# [Consigne]
Poursuivez l'article sur Xavier Bordes et le mensonge à l'heure des fake news en reprenant après sa dernière phrase.

# [Texte]
== == ==
Xavier Bordes : la conjuration du mensonge
Cet article a d’abord été publié sur Causeur le 25 février 2018. Proposé dans la version que vous avez sous les yeux, et accepté sans qu’il soit demandé à l’auteur de le retravailler. Les parties en gras et italiques ne figurent pas dans la publication de Causeur.fr. Les journalistes appellent cela « des coupes ». L’auteur, qui n’est pas journaliste, a été mis devant un fait accompli, celui de ce qu’il faut bien appeler une censure. En rétablissant cette partie, Recours au Poème rend la dimension initiale au propos quant au rapport entre le mensonge et la vérité. Cette censure tend à accréditer la justesse des arguments supprimés.
Dans les dîners en ville, d’après ce qu’on murmure en off, il n’y en a plus que pour les fake news. Fake news ? Fuck news ? Défèque niouze, me souffle un ami ? Fausses informations, quoi ! Visiblement, l’heure est grave. Nos démocraties en seraient menacées. Traduisons : nos places et notre pouvoir, à nous qui devisons si doctement entre nous à travers les ondes autorisées, sont remis en cause. Faudrait quand même voir à pas se laisser piquer nos privilèges et notre vision du monde. Alors on commande vite fait un petit sondage sur les théories du complot. Verdict ? 80 % des français croient au moins à l’une des théories. CQFD ? La population se fait bourrer le mou par des médias alternatifs, donc non agrémentés, des pure players et autres utilisateurs de réseaux sociaux. On ne peut donc laisser faire ça. Le Web est beaucoup trop dangereux pour être laissé sans contrôle à l’usage de tous. Légiférons. Encadrons. Il est interdit d’interdire d’interdire.
Le mensonge à échelle de masse
C’est dans ce contexte de la vérité qu’il est permis aujourd’hui d’orienter le regard vers l’acte qu’accomplit quotidiennement le poète Xavier Bordes en publiant sur son blog un à plusieurs poèmes. Contexte de vérité ? Naturellement puisqu’en parlant de fake news, le gouvernement et ses journalistes fonctionnaires, pardon, subventionnés, établit un rapport entre le mensonge et la vérité. La vérité ici revendiquée par les pourfendeurs des fausses nouvelles ne relevant que du politico-social qui organise et informe notre manière de vivre. Les fake news, c’est l’empreinte laissée par le viol de la vérité perpétré par le monde du spectacle, la conséquence d’un système aux ordres ayant pour but de nous informer, c’est-à-dire de nous former de l’intérieur, autrement dit de manipuler la population pour ses intérêts propres. Les fake news, c’est l’ombre portée du mensonge organisé. (Souvenons-nous : les charniers de Timisoara, les armes de destructions massives de Saddam Hussein.)
== == ==
# [Données extraites]
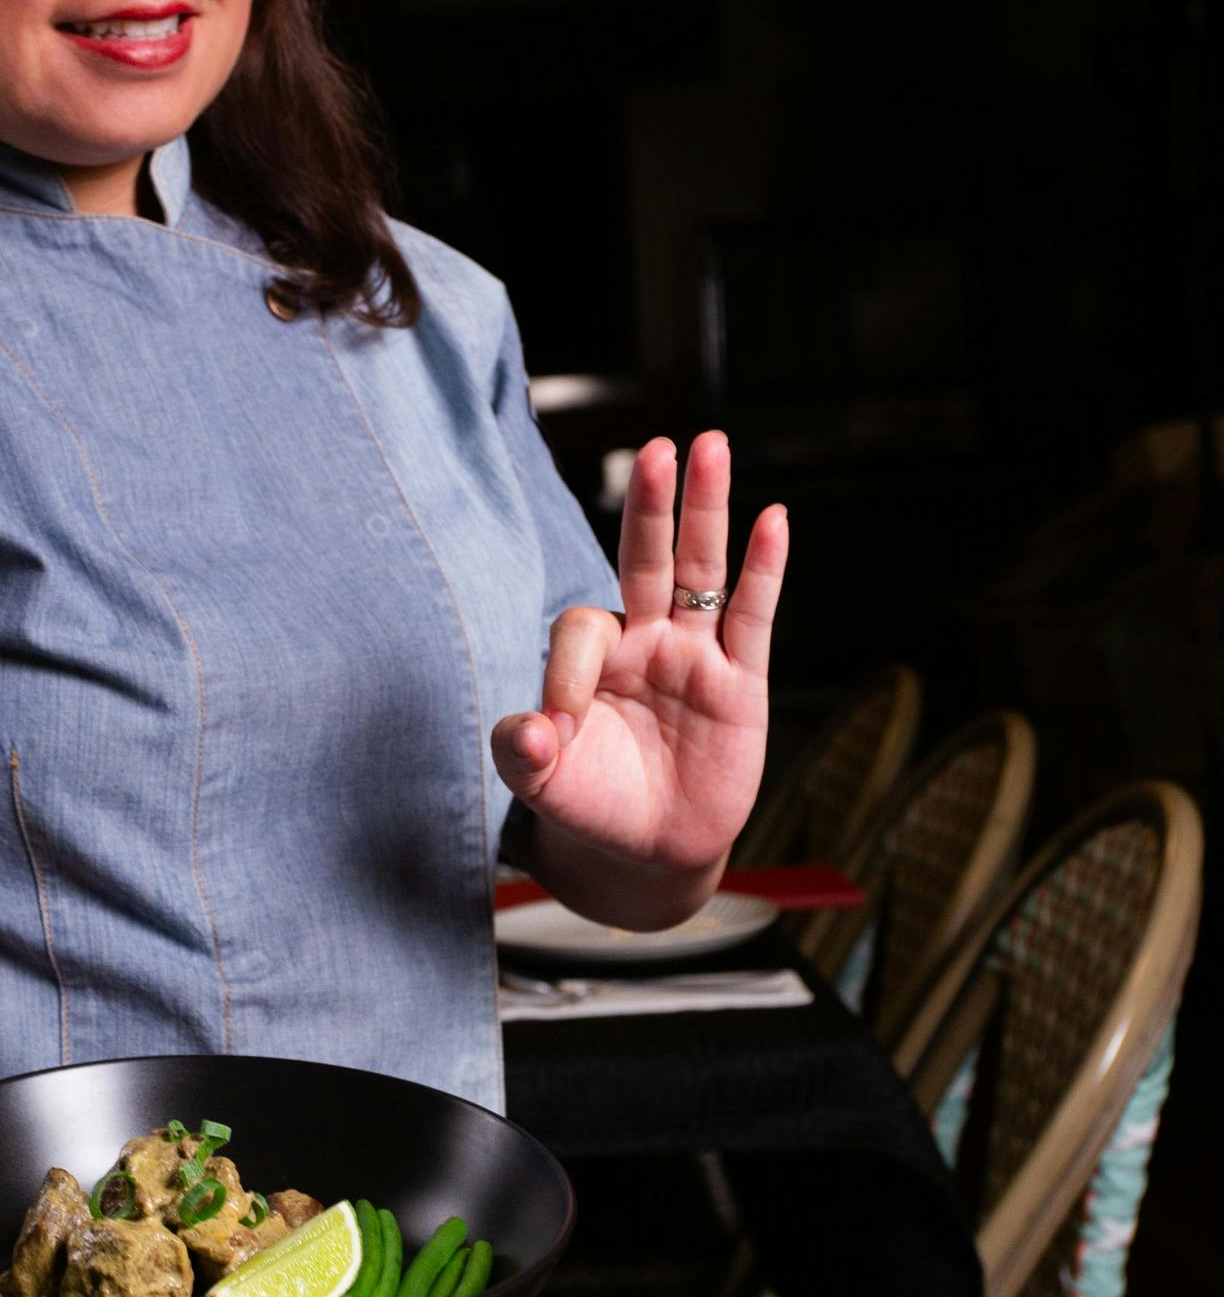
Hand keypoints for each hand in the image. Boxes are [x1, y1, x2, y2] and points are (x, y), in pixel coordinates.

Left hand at [489, 431, 786, 920]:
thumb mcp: (543, 783)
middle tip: (655, 449)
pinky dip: (764, 570)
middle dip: (650, 506)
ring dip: (707, 511)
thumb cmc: (590, 803)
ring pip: (702, 570)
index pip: (582, 629)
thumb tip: (531, 731)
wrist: (648, 850)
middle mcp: (643, 639)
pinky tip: (773, 520)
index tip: (554, 732)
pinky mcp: (740, 683)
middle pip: (646, 557)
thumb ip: (523, 754)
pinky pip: (753, 617)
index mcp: (591, 655)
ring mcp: (694, 655)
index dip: (566, 674)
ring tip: (712, 446)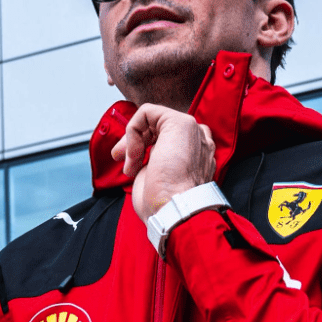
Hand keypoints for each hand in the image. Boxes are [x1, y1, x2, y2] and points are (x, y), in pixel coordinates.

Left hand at [112, 104, 216, 221]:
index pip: (168, 138)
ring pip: (152, 119)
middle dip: (134, 142)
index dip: (145, 147)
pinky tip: (134, 154)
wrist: (175, 209)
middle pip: (158, 128)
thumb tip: (132, 153)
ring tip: (130, 164)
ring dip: (132, 140)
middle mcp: (198, 141)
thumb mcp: (157, 177)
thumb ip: (154, 160)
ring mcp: (192, 130)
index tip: (131, 167)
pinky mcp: (181, 123)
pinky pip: (147, 112)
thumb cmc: (165, 203)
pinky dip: (132, 131)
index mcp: (197, 155)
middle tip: (124, 161)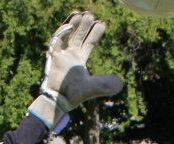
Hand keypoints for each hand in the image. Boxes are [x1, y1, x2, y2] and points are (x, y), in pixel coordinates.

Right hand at [27, 11, 123, 130]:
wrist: (59, 100)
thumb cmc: (74, 94)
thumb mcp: (94, 87)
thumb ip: (106, 84)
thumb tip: (121, 82)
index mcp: (78, 61)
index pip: (88, 44)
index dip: (95, 34)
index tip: (102, 23)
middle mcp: (69, 56)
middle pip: (78, 36)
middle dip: (84, 25)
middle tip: (91, 14)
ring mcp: (60, 55)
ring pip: (67, 34)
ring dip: (73, 24)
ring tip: (81, 14)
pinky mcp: (52, 56)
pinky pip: (56, 40)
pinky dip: (63, 32)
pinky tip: (71, 24)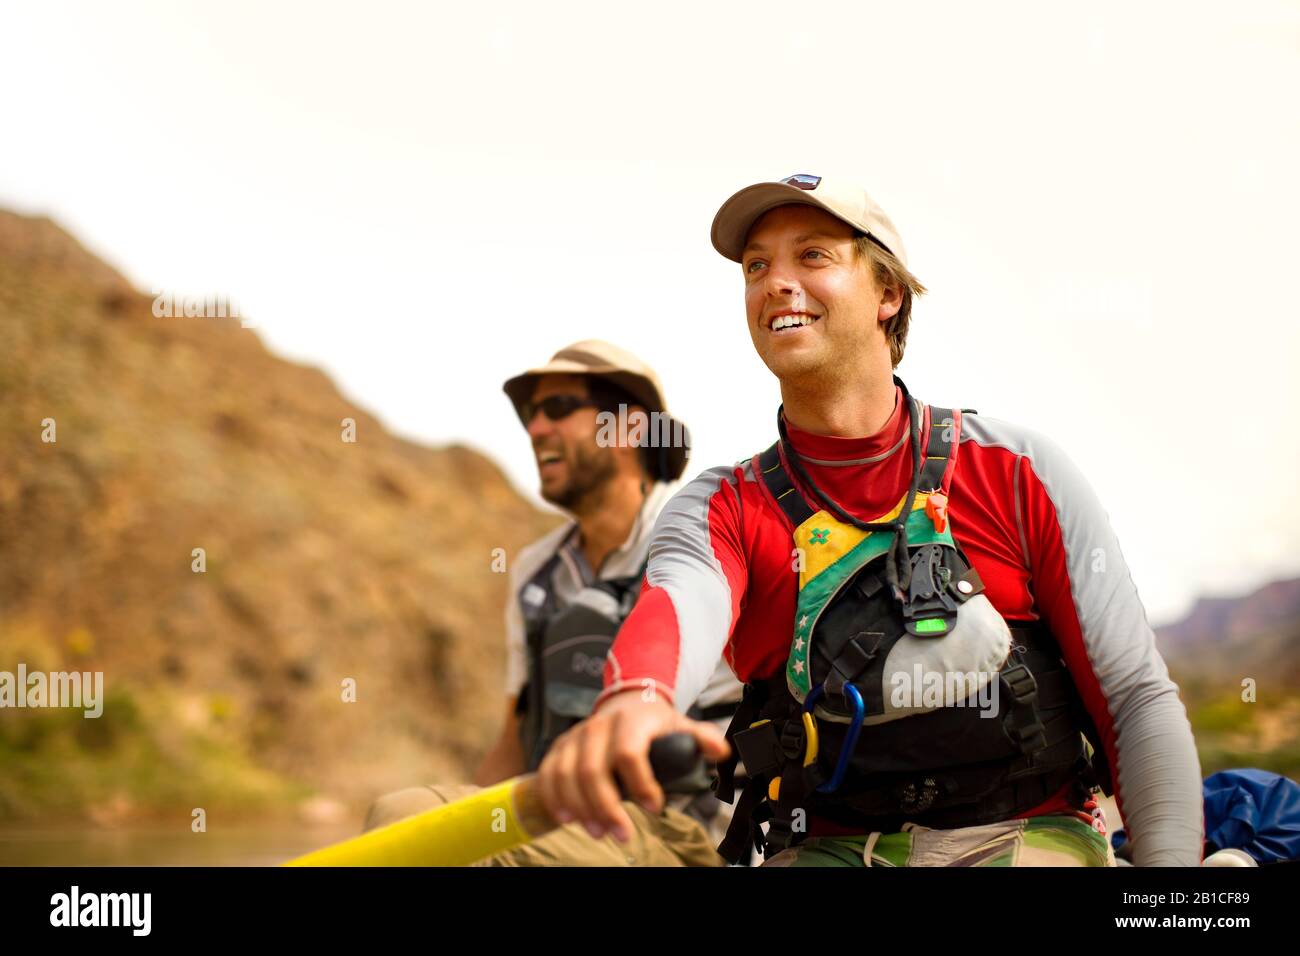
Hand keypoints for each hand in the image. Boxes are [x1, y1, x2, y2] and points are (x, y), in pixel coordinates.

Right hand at [535, 688, 729, 842]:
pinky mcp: (559, 748)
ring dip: (580, 809)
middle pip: (592, 770)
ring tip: (599, 832)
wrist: (626, 702)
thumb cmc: (654, 723)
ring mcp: (575, 737)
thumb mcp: (681, 725)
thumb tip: (721, 752)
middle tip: (623, 835)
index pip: (628, 752)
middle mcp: (599, 726)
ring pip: (566, 775)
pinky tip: (568, 819)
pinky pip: (548, 774)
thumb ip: (700, 739)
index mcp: (631, 721)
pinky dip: (554, 799)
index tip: (654, 807)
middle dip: (606, 808)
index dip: (640, 782)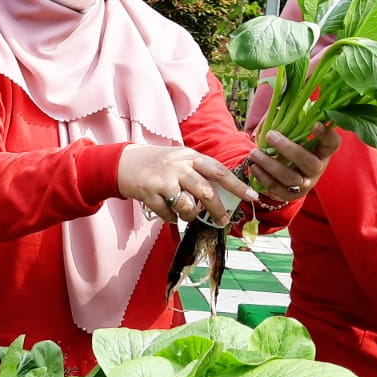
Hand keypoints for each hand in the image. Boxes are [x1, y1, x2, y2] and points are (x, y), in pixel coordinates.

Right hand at [117, 144, 258, 224]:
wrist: (123, 162)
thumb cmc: (158, 164)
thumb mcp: (180, 160)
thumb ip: (199, 173)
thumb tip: (224, 195)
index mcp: (190, 156)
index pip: (219, 171)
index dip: (237, 185)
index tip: (252, 197)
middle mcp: (178, 166)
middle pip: (206, 192)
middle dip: (218, 210)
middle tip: (224, 220)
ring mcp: (163, 180)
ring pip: (187, 206)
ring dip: (190, 215)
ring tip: (187, 215)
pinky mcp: (149, 193)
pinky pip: (168, 214)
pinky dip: (172, 218)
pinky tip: (169, 213)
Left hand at [246, 124, 341, 201]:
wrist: (286, 178)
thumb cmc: (291, 150)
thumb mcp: (296, 137)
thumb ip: (292, 123)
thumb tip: (280, 102)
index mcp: (323, 152)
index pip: (332, 144)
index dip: (327, 135)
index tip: (316, 124)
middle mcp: (318, 169)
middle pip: (310, 163)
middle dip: (289, 149)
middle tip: (270, 135)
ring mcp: (305, 184)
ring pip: (290, 178)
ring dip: (270, 164)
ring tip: (254, 152)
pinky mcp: (291, 195)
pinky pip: (277, 189)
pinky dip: (263, 177)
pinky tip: (253, 165)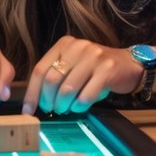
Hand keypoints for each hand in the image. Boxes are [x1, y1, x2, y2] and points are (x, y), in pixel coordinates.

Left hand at [22, 35, 141, 115]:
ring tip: (65, 109)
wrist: (128, 65)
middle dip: (48, 101)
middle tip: (52, 110)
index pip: (40, 70)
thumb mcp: (74, 65)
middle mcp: (77, 47)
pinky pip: (86, 96)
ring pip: (67, 89)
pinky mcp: (107, 70)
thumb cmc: (95, 69)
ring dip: (63, 105)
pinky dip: (79, 106)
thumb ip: (56, 76)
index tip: (28, 110)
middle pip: (51, 80)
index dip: (32, 93)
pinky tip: (80, 107)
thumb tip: (36, 100)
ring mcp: (93, 57)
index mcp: (64, 45)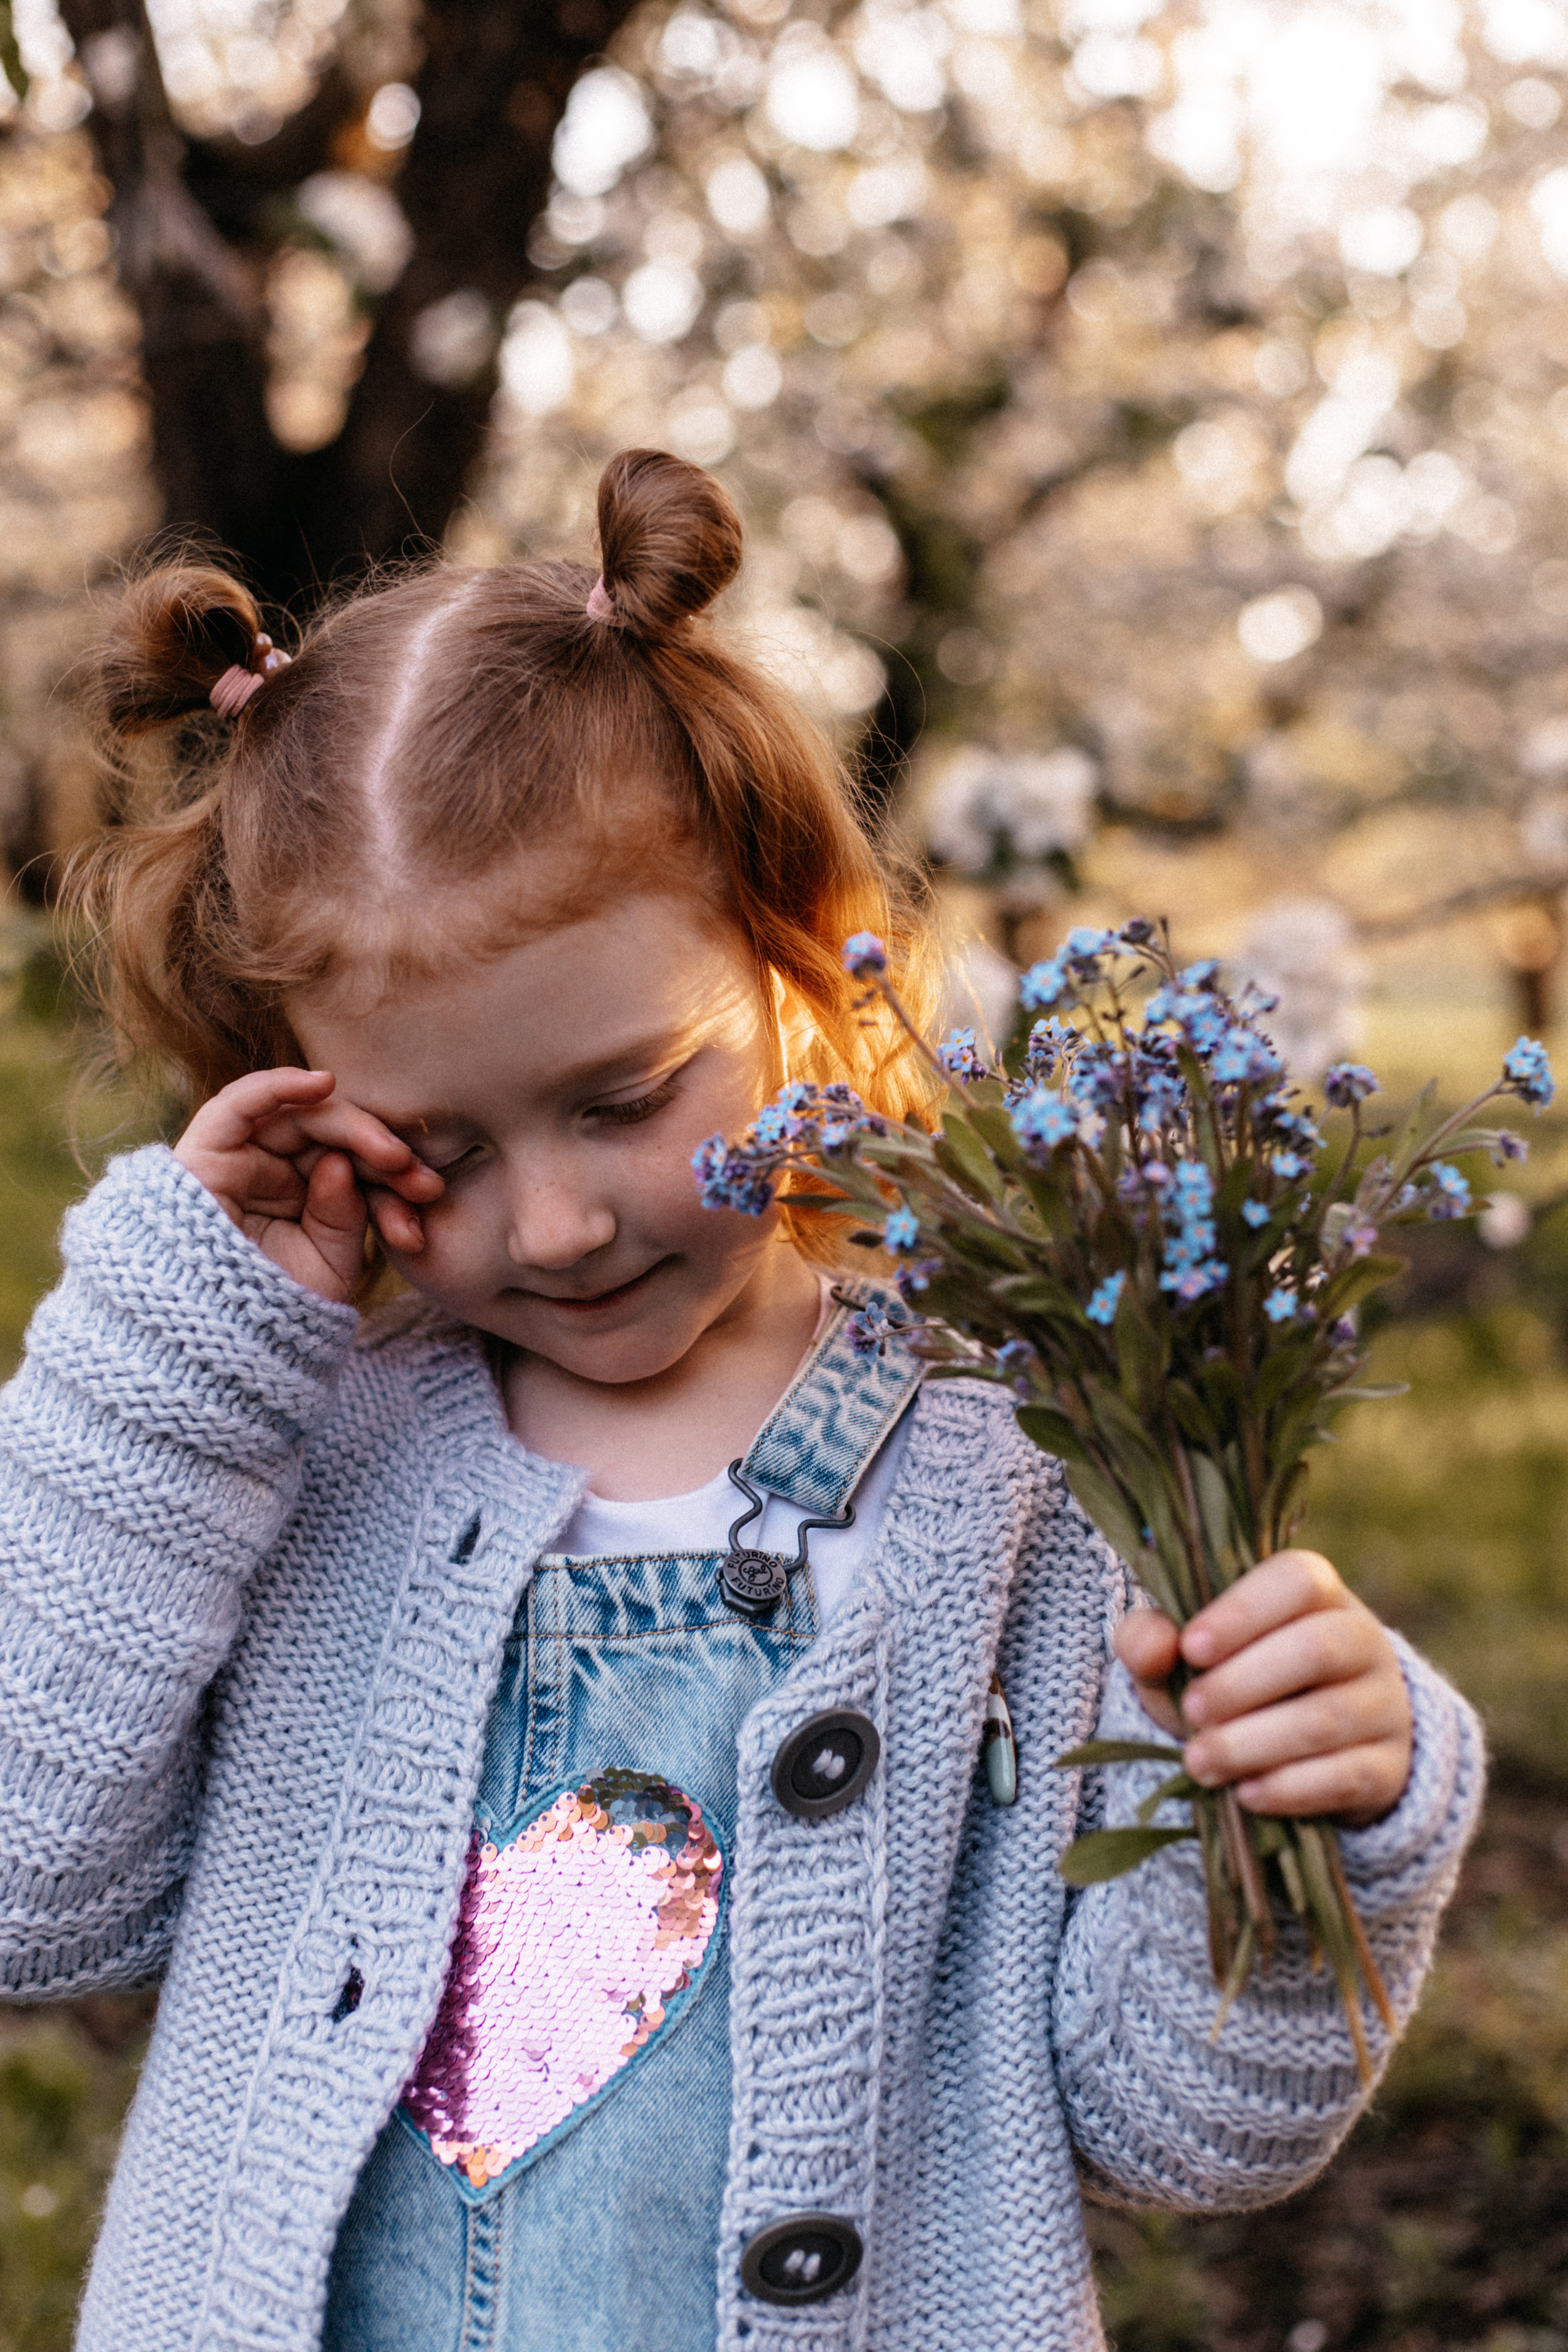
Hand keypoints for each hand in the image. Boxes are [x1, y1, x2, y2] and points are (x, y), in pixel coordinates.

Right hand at [173, 1068, 443, 1303]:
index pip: (354, 1167)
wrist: (217, 1349)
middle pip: (332, 1138)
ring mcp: (240, 1162)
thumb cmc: (277, 1313)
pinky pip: (238, 1105)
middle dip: (383, 1154)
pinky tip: (323, 1084)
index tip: (429, 1194)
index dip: (393, 1176)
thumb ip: (343, 1215)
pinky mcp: (204, 1155)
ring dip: (352, 1127)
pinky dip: (279, 1086)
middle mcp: (271, 1173)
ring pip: (299, 1118)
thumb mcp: (328, 1265)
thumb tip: (339, 1164)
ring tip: (392, 1154)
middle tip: (424, 1181)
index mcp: (303, 1197)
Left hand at [1113, 1549, 1413, 1827]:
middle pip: (1316, 1648)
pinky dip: (1290, 1788)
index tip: (1191, 1648)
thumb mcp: (1185, 1653)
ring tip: (1199, 1761)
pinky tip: (1245, 1795)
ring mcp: (1384, 1705)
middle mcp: (1362, 1640)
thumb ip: (1153, 1638)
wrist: (1304, 1749)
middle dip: (1243, 1683)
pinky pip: (1348, 1776)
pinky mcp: (1388, 1768)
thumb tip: (1153, 1649)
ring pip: (1328, 1718)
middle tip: (1192, 1711)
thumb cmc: (1232, 1677)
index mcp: (1316, 1591)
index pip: (1296, 1580)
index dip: (1243, 1612)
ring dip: (1255, 1742)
== == ==
# [Réponse]
Ces mensonges-là, proférés à échelle de masse, que servent-ils ?
Ils servent les intérêts financiers des seigneurs de l’argent et de l’idéologie progressiste qu’ils planifient. Revenons à la notion de théorie du complot. Dans un article publié dans 20 minutes, nous apprenons que « Selon le rapport d’Oxfam, 3,7 milliards de personnes, soit 50 % de la population mondiale, n’ont pas touché le moindre bénéfice de la croissance mondiale l’an dernier, alors que les 1 % le plus riches en ont empoché 82 %. » Autrement dit, ces 1 % n’ont nullement besoin de comploter : il leur suffit de décider et en même temps de faire passer la pilule par une argumentation humaniste duplice.
Cette argumentation procède du publicitaire puisque tout ce que nous produisons est destiné à nous être vendu. Le Publicitaire, c’est ainsi l’art de l’économie appliquée d’aujourd’hui, et dans ce monde où le vrai est un moment du faux (Debord), toute argumentation politique, toute stratégie sociale, toute décision économique, toute littérature, tout divertissement sont validés par le quitus de la réalité publicitaire. Les romans actuels sont écrits à l’encre du publicitaire et Frédéric Beigbeder en est le blason.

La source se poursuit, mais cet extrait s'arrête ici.